I run across this very long bridge without a proper place for pedestrians to get to the side of Willemstad, constantly looking for places to stay (under the bridge, along the water, in a field...). I got a little lost, and stopped on a few occasions to walk/ask for places to stay (to no avail), but got into town with light still in the sky.
I've been excited about staying in churches for a long time. What a romantic notion, going to a church with nothing, and having a nice nun take you in from the rain and give you pity and shelter seemed like a pretty awesome way to travel Europe. There are 3 churches in Willemstad as signs indicate, so I'm sure I'm in for a treat. However, as it turns out, they were all closed with no occupants...as pretty much every church I've seen here is only open on Sundays.
I walk around town (a very small town, but on a little port island surrounded by a star shaped moat...crazy in plan) and go to the only hotel. "How much is a room for the night?" I ask, to start conversation (I had already seen the price on the door). "65 euros, but we are full tonight." I'm thinking to myself "wonderful, only one hotel, and it is full...now they will definitely let me work here in exchange for a floor to sleep on. Who wouldn't have pity on me...he doesn't know I wasn't going to pay anyways..." No dice though.
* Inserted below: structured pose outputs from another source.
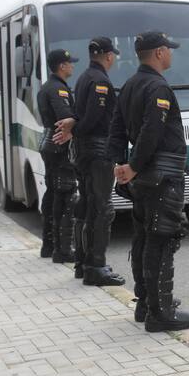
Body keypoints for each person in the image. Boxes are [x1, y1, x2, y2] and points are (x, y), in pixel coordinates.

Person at [113, 31, 189, 333]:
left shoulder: (129, 85)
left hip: (144, 178)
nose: (171, 54)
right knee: (162, 239)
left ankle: (146, 304)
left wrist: (121, 165)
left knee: (144, 237)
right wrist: (133, 166)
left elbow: (116, 129)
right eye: (169, 50)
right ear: (160, 53)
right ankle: (160, 312)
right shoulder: (158, 87)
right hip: (161, 177)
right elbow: (152, 130)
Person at [66, 36, 127, 287]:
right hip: (98, 150)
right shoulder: (100, 81)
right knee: (102, 209)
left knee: (88, 205)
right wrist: (77, 130)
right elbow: (93, 118)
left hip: (83, 151)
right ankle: (96, 266)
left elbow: (79, 115)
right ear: (109, 56)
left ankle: (83, 263)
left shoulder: (83, 77)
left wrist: (75, 130)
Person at [37, 49, 80, 264]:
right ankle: (63, 249)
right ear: (62, 66)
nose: (72, 65)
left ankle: (49, 245)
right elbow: (65, 118)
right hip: (59, 146)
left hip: (50, 143)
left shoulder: (47, 86)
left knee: (53, 193)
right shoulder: (58, 89)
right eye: (70, 62)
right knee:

I walk out of the hotel...it is probably pushing nine now but somehow it is still a little light. I start walking down a trail and find it: my solution. On the outskirts of the village, I find a cluster of abandoned WWII bunkers: underground, discreet, concrete, and covered. This is my comfortable last resort.
Along the path, I meet a woman walking her dog...we get into conversation, and she (interested and nice) does her best to help me out. She doesn't live in the town, but goes around asking some people she knows with me waiting eagerly in the background. No dice again.
I make my way back toward the bunkers. I'm going to find which one is best for the night while it is still light, and then find something to eat before "bed." As I'm peering into a bunker near the street with a locked door, a nearby man sees me and askes me something about my interest in the bunker. The conversation develops, and soon I am inside a warm home of an awesome carpenter and his family, eating a home cooked meal and having great conversations. This trip has been good to me so far. Roosendaal in the morning...and the next day, Belgium.